To develop thermal circuits toward realistic applications, the knowledge on potential materials, mechanisms, and coupling phenomena is strongly required. To bring the existing and new knowledge into realistic devices, it is indispensable to develop the World’s first open source numerical tool for simulation and evaluation of thermal control elements and thermal control circuits, before they can be tested in real environment.

The main goal of this project is to develop such open source numerical tool with constantly updated library of materials or composites (their properties), and TCEs (their features), as well as with the possibility to form, design and evaluate thermal control and thermal logic circuits. Because of the broadness of the research field, the first version of the tool will be dedicated to numerical analysis of potential solid-state refrigeration systems, heat pumping and power generation on a small scale, and solid-state thermal management of power- and micro-electronic devices. The tool will be developed in a manner that will enable later upgrading with other types of systems, such as (micro)fluidic thermal management systems, micro-cooling and heat pump systems based on gases or liquids. Therefore, later versions of the tool are expected to enable much larger spectrum of potential applications.

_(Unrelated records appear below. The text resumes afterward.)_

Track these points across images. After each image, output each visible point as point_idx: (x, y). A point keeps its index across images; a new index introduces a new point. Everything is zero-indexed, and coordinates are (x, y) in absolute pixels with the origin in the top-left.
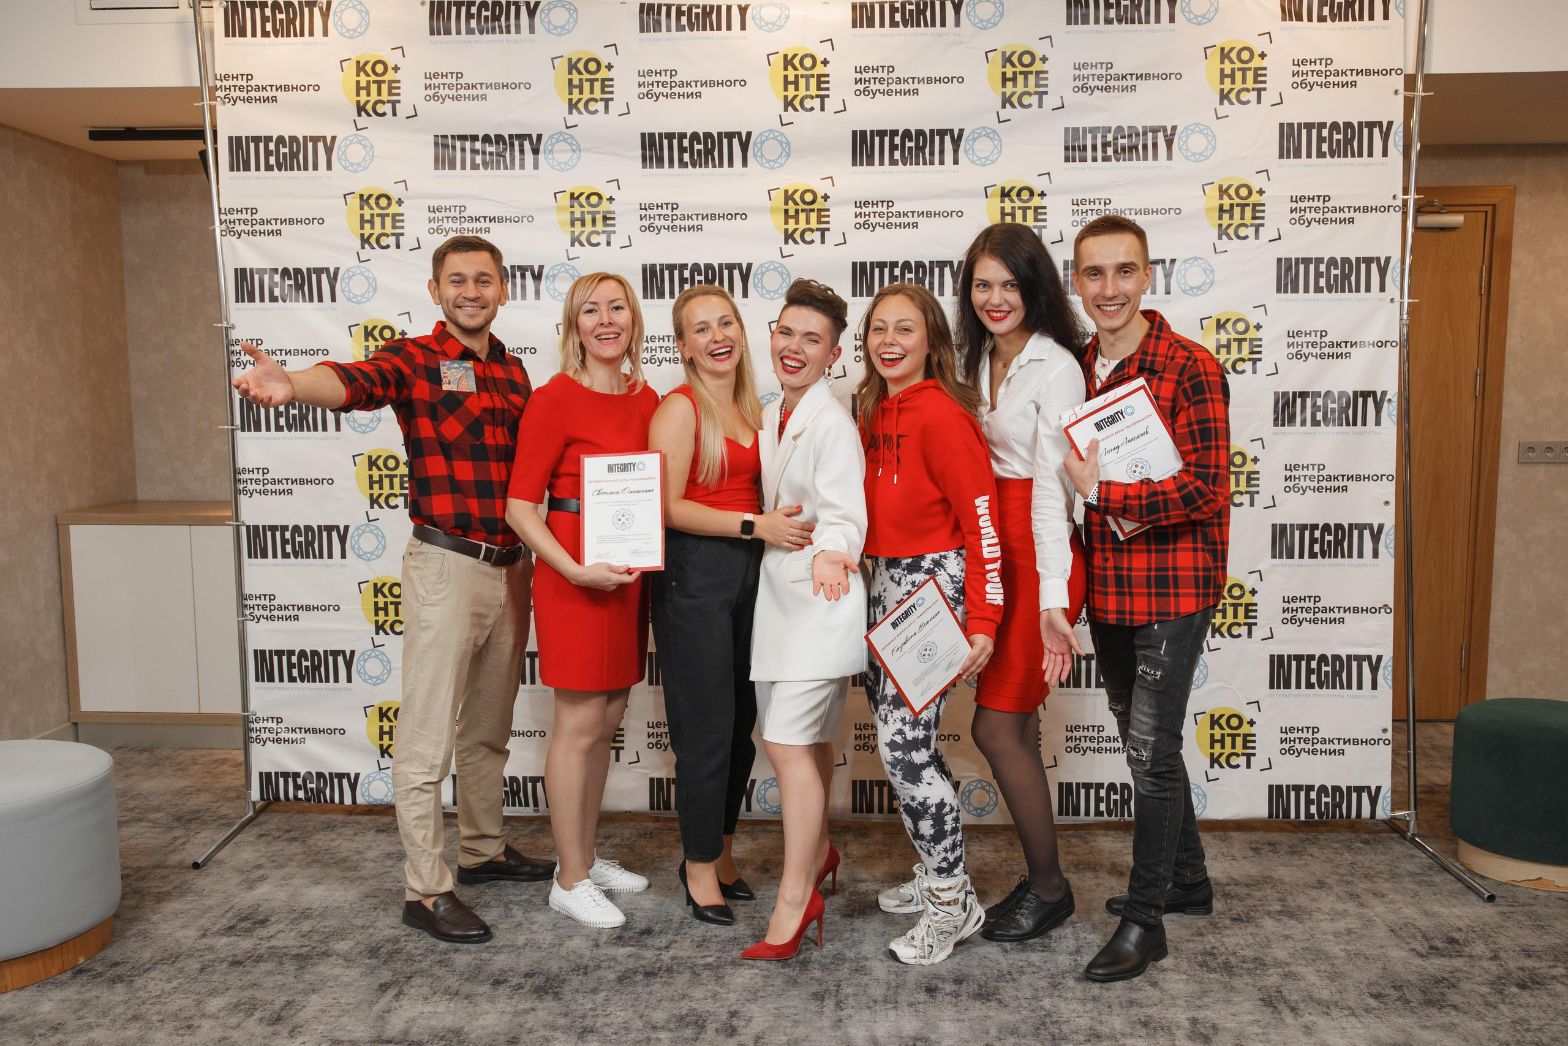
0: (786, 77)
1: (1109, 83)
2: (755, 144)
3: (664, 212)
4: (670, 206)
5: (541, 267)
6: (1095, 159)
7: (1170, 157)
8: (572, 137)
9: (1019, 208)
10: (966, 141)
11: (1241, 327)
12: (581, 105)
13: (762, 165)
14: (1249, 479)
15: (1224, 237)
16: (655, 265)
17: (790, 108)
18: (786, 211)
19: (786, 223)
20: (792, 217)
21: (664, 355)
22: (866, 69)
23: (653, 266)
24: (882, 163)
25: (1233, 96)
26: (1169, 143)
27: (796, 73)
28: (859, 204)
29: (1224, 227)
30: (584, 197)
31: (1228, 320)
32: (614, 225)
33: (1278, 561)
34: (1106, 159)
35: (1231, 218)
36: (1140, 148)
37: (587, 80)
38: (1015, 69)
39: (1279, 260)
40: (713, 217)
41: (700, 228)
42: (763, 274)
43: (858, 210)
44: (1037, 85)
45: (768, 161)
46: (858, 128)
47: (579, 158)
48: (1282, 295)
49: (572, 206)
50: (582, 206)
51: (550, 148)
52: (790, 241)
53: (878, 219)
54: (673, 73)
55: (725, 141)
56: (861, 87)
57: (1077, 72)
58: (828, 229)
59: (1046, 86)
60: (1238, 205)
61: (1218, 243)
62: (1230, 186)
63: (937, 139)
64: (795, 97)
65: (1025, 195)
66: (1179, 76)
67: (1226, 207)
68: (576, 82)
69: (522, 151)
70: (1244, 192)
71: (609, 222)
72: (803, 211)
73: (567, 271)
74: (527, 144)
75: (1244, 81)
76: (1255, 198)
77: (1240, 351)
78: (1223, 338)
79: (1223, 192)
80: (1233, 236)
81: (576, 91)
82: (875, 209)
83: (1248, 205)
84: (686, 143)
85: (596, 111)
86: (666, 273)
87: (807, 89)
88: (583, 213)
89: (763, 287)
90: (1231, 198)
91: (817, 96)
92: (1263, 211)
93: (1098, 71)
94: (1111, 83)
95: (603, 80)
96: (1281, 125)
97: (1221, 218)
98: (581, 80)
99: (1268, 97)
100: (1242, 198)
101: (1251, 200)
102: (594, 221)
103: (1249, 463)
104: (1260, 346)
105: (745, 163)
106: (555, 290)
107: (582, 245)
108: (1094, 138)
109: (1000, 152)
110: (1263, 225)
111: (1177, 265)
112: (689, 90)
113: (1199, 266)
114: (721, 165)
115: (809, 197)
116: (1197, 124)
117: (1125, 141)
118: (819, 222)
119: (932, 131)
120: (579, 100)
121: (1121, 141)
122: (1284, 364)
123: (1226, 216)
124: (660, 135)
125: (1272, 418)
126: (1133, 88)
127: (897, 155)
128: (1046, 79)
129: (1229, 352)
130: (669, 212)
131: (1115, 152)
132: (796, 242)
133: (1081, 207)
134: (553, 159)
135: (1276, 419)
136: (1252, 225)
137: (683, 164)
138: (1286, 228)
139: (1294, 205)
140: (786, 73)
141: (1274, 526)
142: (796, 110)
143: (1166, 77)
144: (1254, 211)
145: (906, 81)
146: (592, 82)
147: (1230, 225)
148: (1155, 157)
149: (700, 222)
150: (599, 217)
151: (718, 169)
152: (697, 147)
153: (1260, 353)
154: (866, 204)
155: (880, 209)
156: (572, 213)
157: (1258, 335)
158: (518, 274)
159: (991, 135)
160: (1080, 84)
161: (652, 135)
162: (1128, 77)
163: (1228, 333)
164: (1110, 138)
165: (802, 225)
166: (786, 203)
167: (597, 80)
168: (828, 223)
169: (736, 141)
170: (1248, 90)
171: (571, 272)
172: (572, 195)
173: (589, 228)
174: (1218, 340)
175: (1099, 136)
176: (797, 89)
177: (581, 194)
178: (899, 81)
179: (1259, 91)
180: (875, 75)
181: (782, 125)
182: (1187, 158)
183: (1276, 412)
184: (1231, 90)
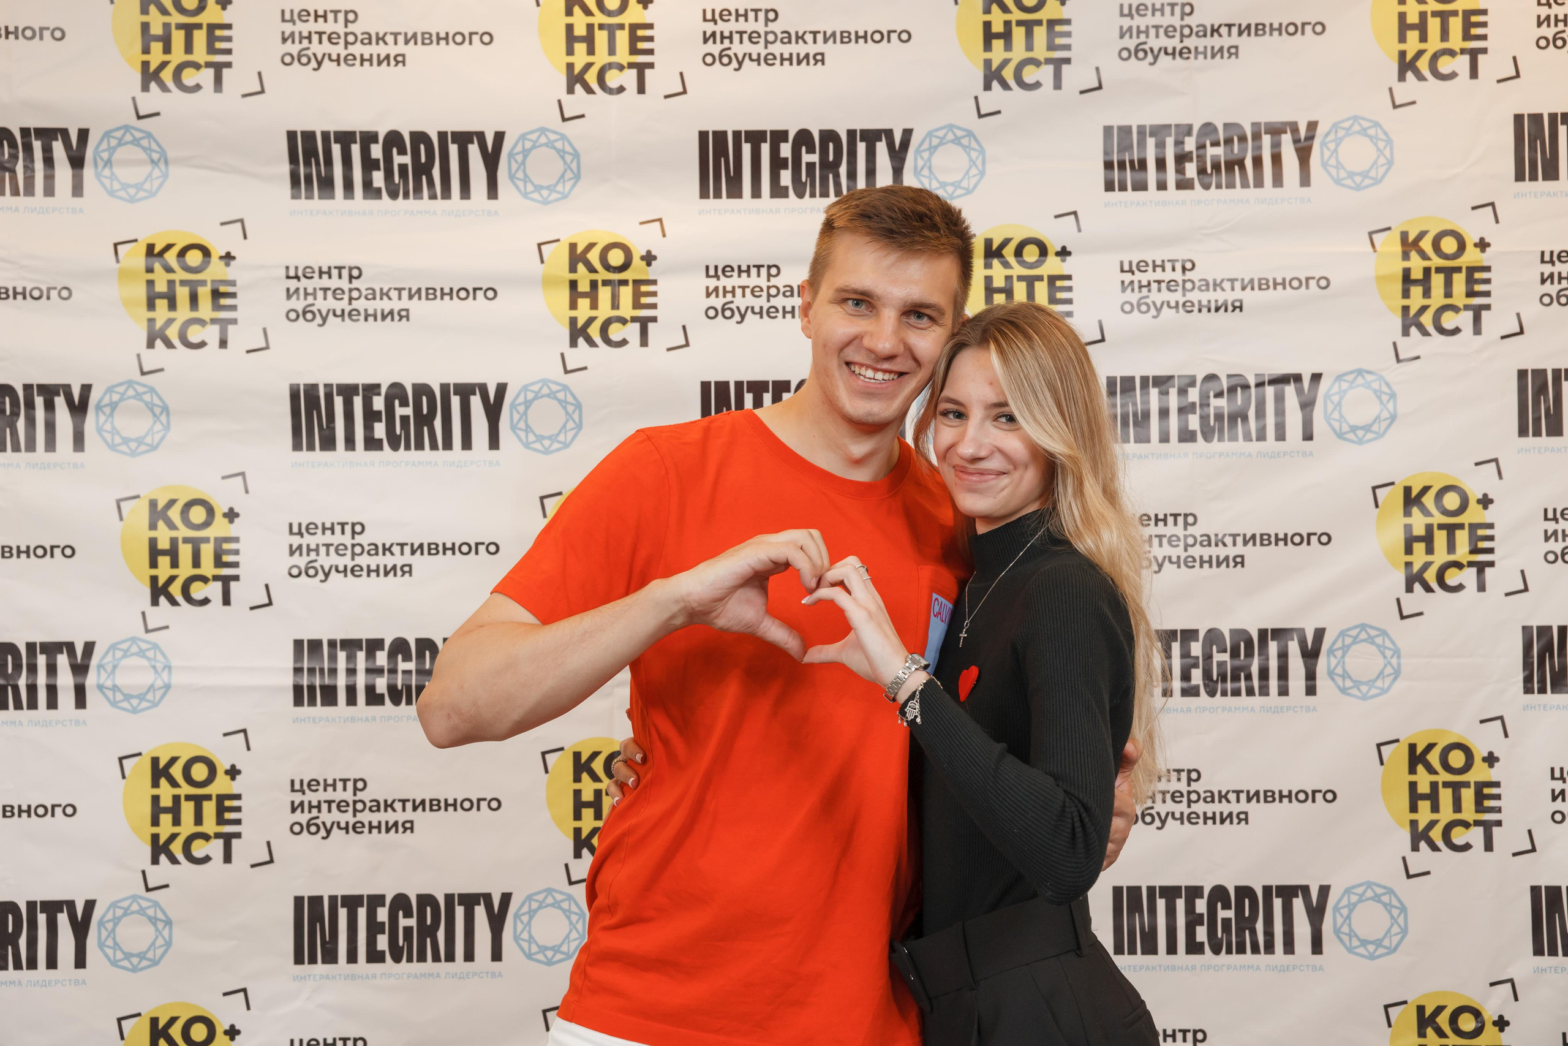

The tool will represent a ground basis for the evaluation of transient and steady state features of newly tailored designs. It will serve as a solid foundation for researchers dealing with thermal management, as well as a platform that will connect researchers from different fields (e.g. material science, chemical, electrical and mechanical engineering, solid state physics). Each user will be able to add characteristics of their TCEs into the tool’s library to share experiences and gained knowledge with others.